En 2010, la jeune femme, alors âgée de 25 ans, avait été arrêtée à l'aéroport de Yogyakarta, à Java, en possession d'une valise contenant 2,6 kilos d'héroïne. Selon sa version, la drogue avait été placée à son insu dans une valise «bizarrement lourde» que lui avaient fournie des gens qui, croyait-elle, l'aidaient à trouver un travail en Malaisie. Son itinéraire pour s'y rendre, selon le plan établi par ses recruteurs, passait par l'Indonésie.
Il y a quelques jours, alors que l'échéance de l'exécution approchait, la justice philippine a ouvert une enquête sur les recruteurs présumés de la jeune femme, accusés de «trafic d'être humain». L'un des membres de ce trio, tout en clamant son innocence, s'est rendu à la police.
Le gouvernement philippin s'est engagé dans le dossier, demandant par quatre fois la révision de l'affaire.

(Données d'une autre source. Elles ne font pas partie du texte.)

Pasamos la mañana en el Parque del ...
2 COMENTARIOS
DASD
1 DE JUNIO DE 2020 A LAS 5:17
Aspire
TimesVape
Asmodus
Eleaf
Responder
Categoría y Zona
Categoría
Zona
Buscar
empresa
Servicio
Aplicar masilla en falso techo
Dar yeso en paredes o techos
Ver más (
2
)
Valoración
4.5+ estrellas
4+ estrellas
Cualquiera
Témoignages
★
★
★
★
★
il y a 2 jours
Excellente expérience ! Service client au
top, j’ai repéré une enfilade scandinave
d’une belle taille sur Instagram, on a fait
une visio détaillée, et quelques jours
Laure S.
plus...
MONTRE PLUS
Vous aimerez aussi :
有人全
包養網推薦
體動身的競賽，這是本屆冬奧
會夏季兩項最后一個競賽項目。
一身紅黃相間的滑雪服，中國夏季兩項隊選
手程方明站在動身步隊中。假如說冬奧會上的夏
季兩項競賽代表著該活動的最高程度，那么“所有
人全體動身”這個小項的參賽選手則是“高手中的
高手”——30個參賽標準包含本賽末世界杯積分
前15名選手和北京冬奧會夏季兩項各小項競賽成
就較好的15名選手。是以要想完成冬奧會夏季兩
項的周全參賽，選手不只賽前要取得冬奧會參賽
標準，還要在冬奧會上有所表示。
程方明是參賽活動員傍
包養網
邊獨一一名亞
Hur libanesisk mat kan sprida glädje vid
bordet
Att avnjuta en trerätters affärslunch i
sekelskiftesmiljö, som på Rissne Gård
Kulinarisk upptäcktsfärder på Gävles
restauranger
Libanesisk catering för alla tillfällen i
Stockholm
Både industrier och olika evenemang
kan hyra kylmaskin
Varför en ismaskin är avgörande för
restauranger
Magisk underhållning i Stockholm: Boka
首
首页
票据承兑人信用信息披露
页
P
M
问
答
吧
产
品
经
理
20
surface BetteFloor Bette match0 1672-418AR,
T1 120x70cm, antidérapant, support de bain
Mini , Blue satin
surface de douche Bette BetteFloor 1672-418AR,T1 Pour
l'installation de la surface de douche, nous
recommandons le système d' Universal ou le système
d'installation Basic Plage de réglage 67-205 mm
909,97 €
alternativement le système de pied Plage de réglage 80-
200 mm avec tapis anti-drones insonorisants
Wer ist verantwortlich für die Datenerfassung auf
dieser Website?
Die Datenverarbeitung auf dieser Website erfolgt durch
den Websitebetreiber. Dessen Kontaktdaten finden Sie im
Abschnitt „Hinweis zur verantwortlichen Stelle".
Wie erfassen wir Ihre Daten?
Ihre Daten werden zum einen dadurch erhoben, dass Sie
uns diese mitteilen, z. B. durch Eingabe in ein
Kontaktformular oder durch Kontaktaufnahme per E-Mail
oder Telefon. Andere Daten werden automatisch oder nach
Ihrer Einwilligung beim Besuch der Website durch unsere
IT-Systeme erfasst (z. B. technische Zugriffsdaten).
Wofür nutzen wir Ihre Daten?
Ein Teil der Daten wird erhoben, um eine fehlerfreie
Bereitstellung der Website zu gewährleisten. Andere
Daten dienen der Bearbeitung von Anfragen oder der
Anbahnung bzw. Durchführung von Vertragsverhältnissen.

Si Jakarta est enfin entré en matière, c'est parce qu'«il y a des éléments pour démontrer que Mary Jane a été victime de traite et qu'elle est un témoin d'une affaire de trafic de drogue», a expliqué mercredi un porte-parole du gouvernement philippin. «Son témoignage contre les trafiquants va servir nos deux pays», a aussi souligné le président Benigno Aquino, en réponse aux arguments indonésiens quant à la nécessité de lutter par tous les moyens, y compris la peine de mort, contre le trafic de drogue.
Manille compte sur l'enquête en cours, mais aussi sur une prochaine rencontre avec le président indonésien Joko Widodo lors d'un sommet asiatique, pour transformer durablement le «miracle» de mardi soir.